Steve Miranda, Oracle’s executive vice president of applications development, put it plainly: the aim is to let managers ask real business questions, how to design a new product more cheaply and faster while avoiding supply chain blowups, and let the system hunt down the scattered data, pull it together, and lay out options.

That data lives across Fusion modules and linked third-party applications. The AI will track it, compile the information, and suggest next steps. Humans, Miranda said, will spend more time on the things machines still cannot do well: negotiating with suppliers, weighing risk tolerance, and making the final calls.

“Typing in an invoice isn’t a particularly high-value skill to your enterprise or to the person who does that part of their job,” he told the audience. “Decision making is still kind of up to that human and weighing the different pros and cons of that case. But certainly the execution, the typing of the invoices, the typing of the purchase order, that is what is going to be replaced in whole by AI.”

Oracle’s shares have dropped about 40 percent this year as investors fret that AI could eventually eat into the need for complex enterprise software. Company executives have pushed back, insisting they are leaning into the technology rather than waiting to be overtaken. By making Fusion more agent-friendly, Oracle hopes to keep its flagship product indispensable even as generative tools reshape how companies run their back offices.

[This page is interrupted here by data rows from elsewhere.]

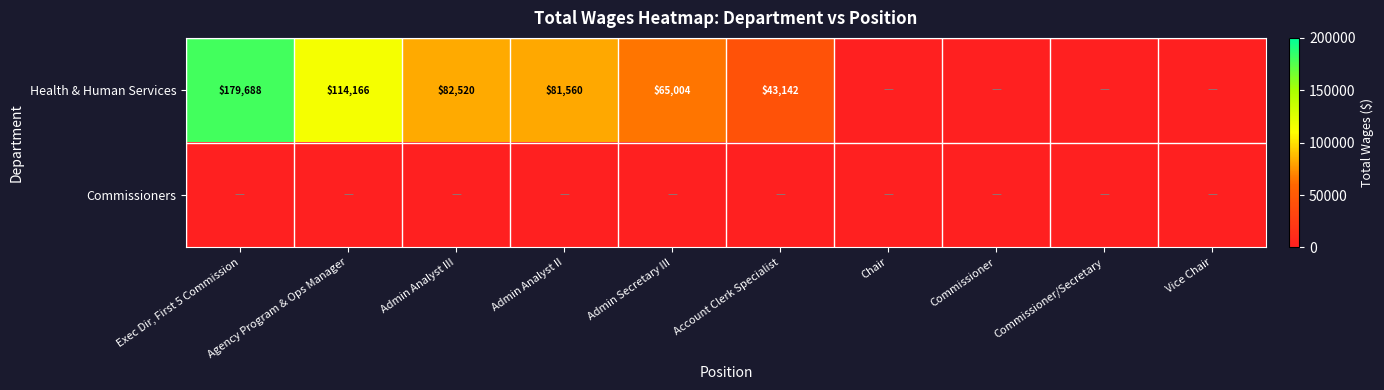

Is it true that Health & Human Services equals 100879 at Exec Dir, First 5 Commission?

False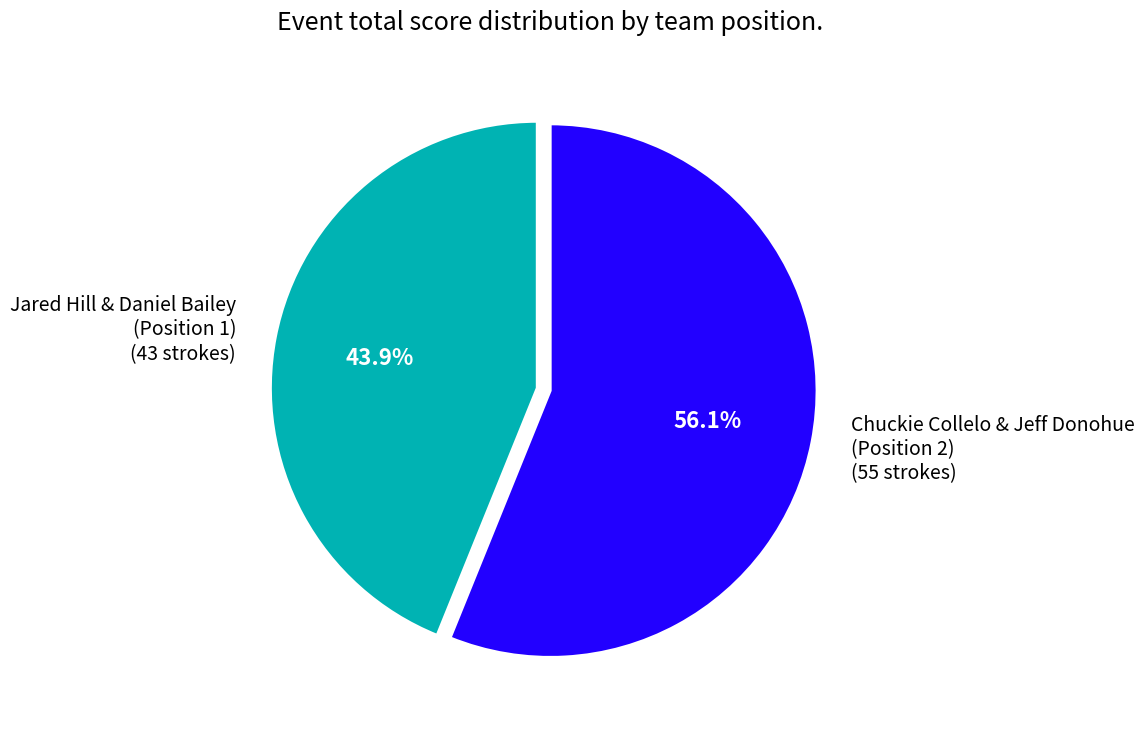

Does any single category account for the majority?

Yes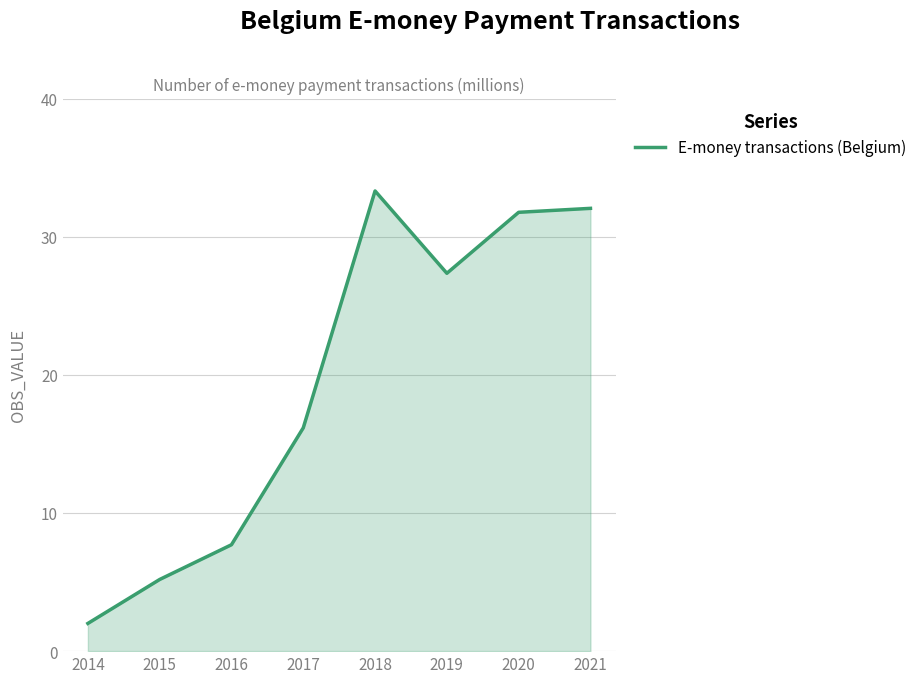

Read the value at 2016.

7.7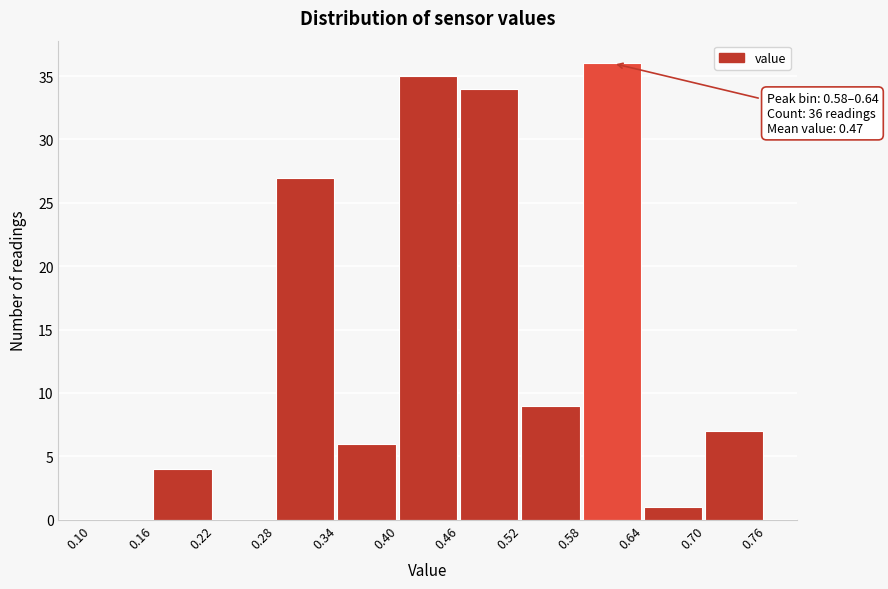

Over which range of the x-axis is the bar tallest?

0.58 to 0.64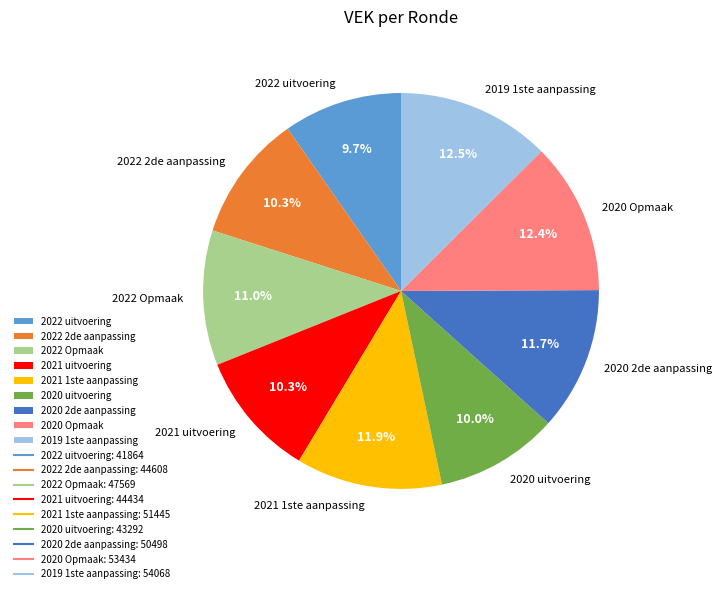

True or false: 2020 Opmaak accounts for 12% of the total.

True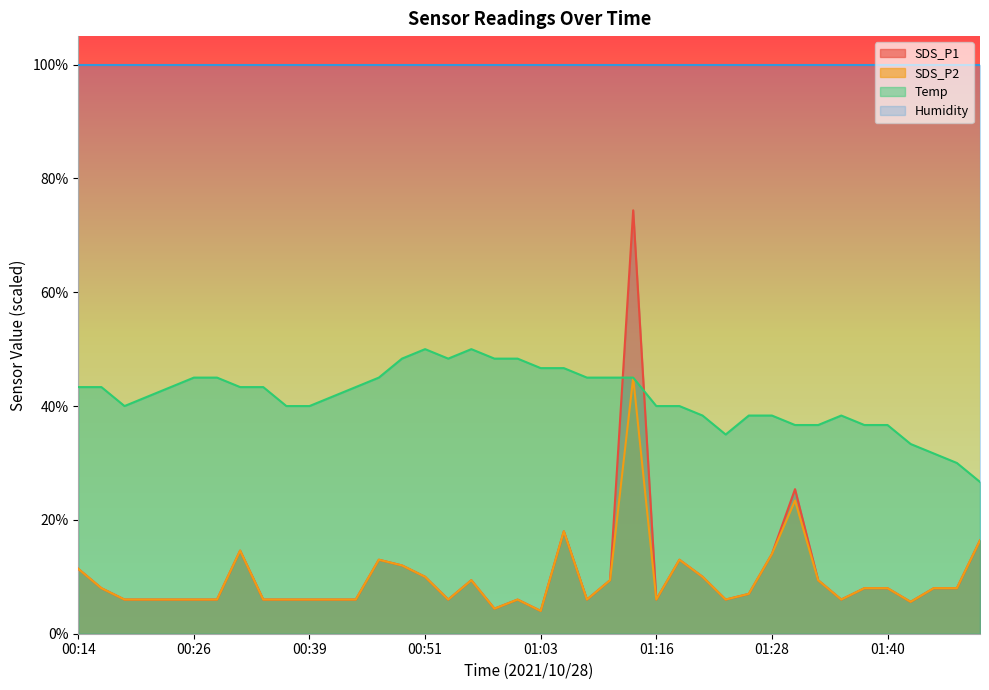

The Temp series shows 36.7 at 01:31. True or false?

True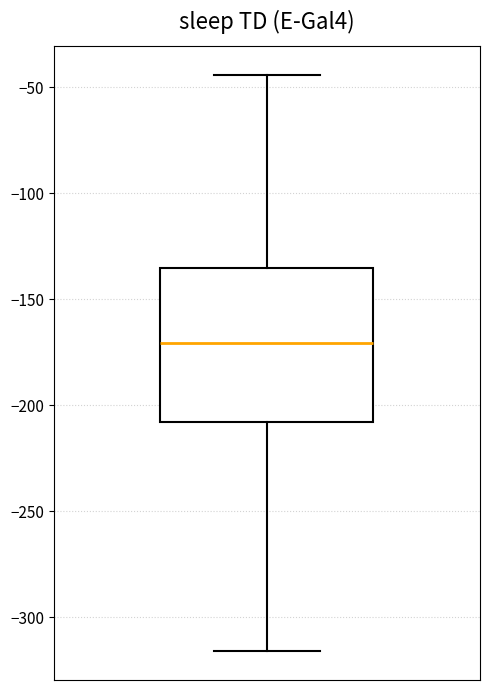

Read this box plot against the y-axis: the position of the median line, the range covered by the box, and the ends of both whiskers. The values are not printed on the chart, so give them approximately, as read against the axis.

median -170, box -210 to -135, whiskers -315 to -45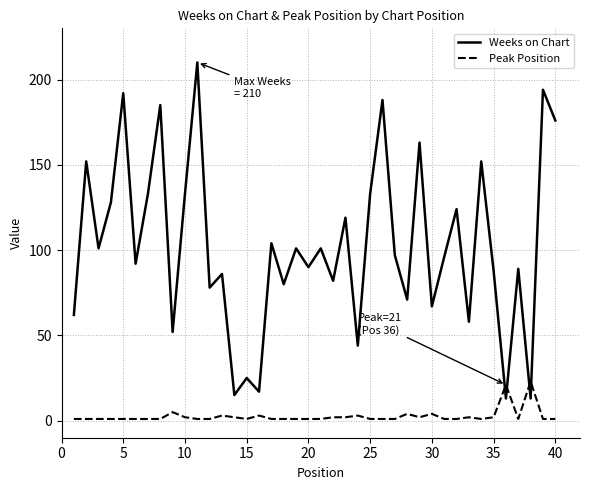

Which series has the largest total across all categories?

Weeks on Chart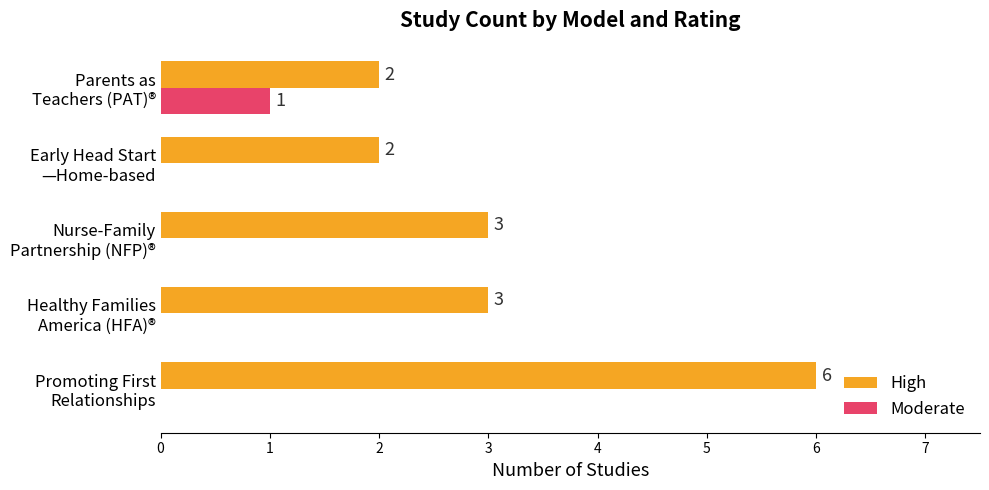

Which series has the largest total across all categories?

High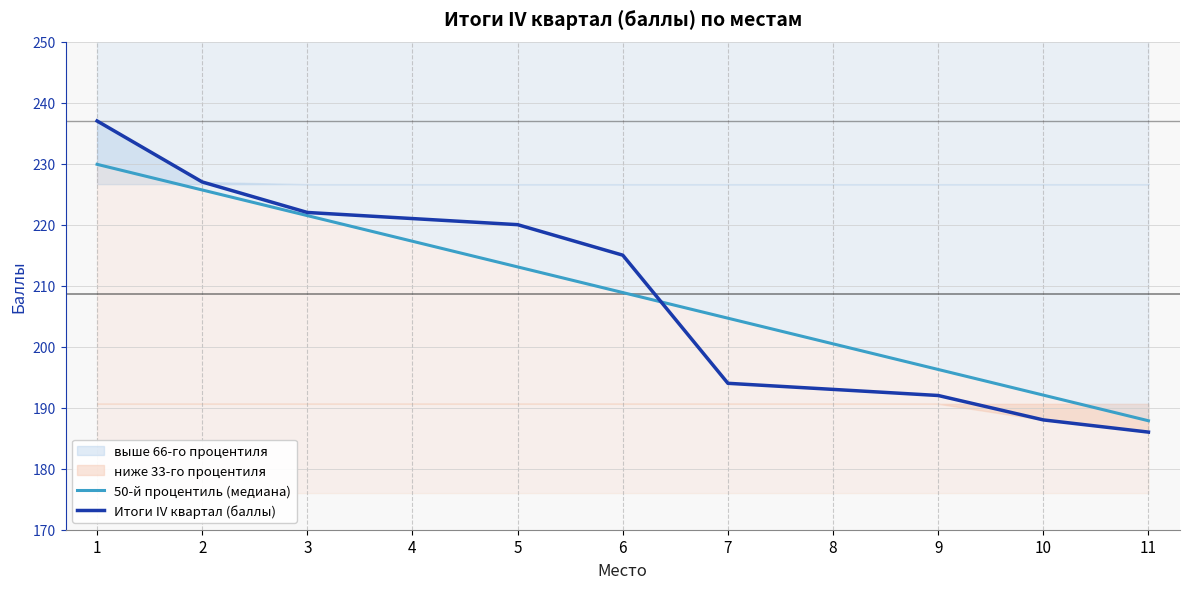

Is it true that 50-й процентиль (медиана) equals 105.8 at 10?

False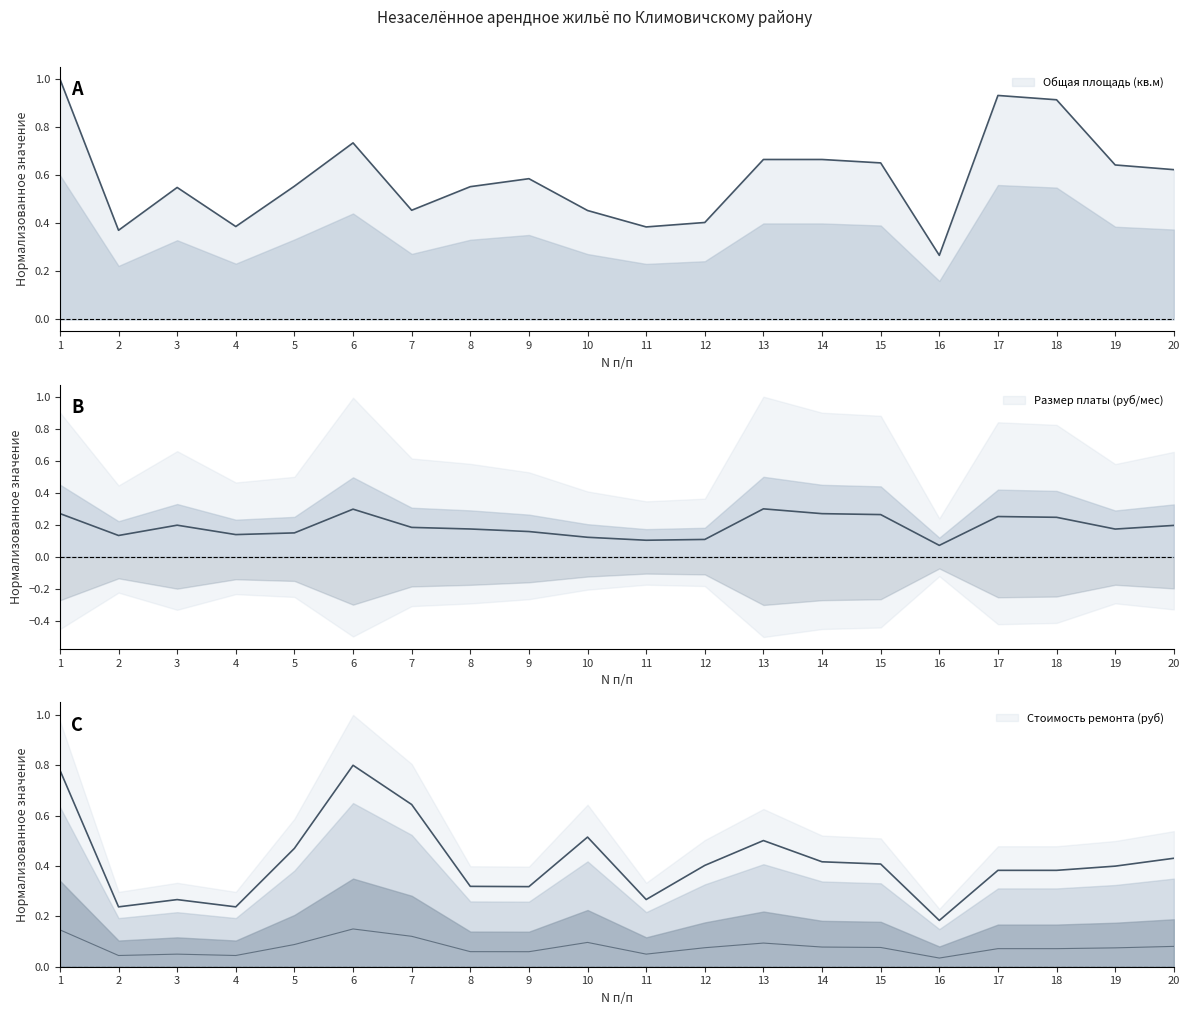

Reading left to right, extract all data points from this chart.

Общая площадь (кв.м): 1.0	0.4	0.5	0.4	0.6	0.7	0.5	0.6	0.6	0.5	0.4	0.4	0.7	0.7	0.7	0.3	0.9	0.9	0.6	0.6
Размер платы (руб/мес): 0.3	0.1	0.2	0.1	0.1	0.3	0.2	0.2	0.2	0.1	0.1	0.1	0.3	0.3	0.3	0.1	0.3	0.2	0.2	0.2
Стоимость ремонта (руб): 0.8	0.2	0.3	0.2	0.5	0.8	0.6	0.3	0.3	0.5	0.3	0.4	0.5	0.4	0.4	0.2	0.4	0.4	0.4	0.4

Fusion handles core operations from factory planning to revenue collection. The update turns those pieces into a more intelligent system where agents can move data, flag exceptions, and generate recommendations without constant human babysitting. The shift mirrors what Salesforce, Workday, and SAP are also attempting: turning their platforms into launchpads for autonomous workflows rather than static record-keeping tools.

For large companies already running Fusion, the change could mean quicker cycles on everything from procurement to financial close. It also carries the usual caveats. Accuracy, audit trails, and human oversight will matter more than ever when agents start touching real money and real supply chains.

Oracle has not detailed every safeguard, but Miranda made clear the system is built with controls that keep people in the loop on consequential decisions.

The broader market reaction has been muted. Oracle’s stock has been under pressure for months, caught in the same AI-induced reevaluation that has hit other enterprise software names. Some investors worry the very tools Oracle is embracing could shrink the addressable market for traditional ERP suites. Others see the move as a necessary defense — a way to stay relevant as customers demand systems that do more than store data.

But Oracle is not alone in this bet. The entire sector is racing to agent-enable its platforms, hoping to turn potential disruption into an upsell opportunity. Anthropic has just initiated a move to give its Claude system the ability to operate a user’s computer and carry out tasks with limited supervision.

With Oracle now in the picture, the agentic AI race is believed to be escalating. This means the heavy lifting of corporate data work is increasingly headed for automation. The humans who used to do it will be asked to do something harder — and, Oracle hopes, more valuable. But that increases the concern of AI taking over jobs.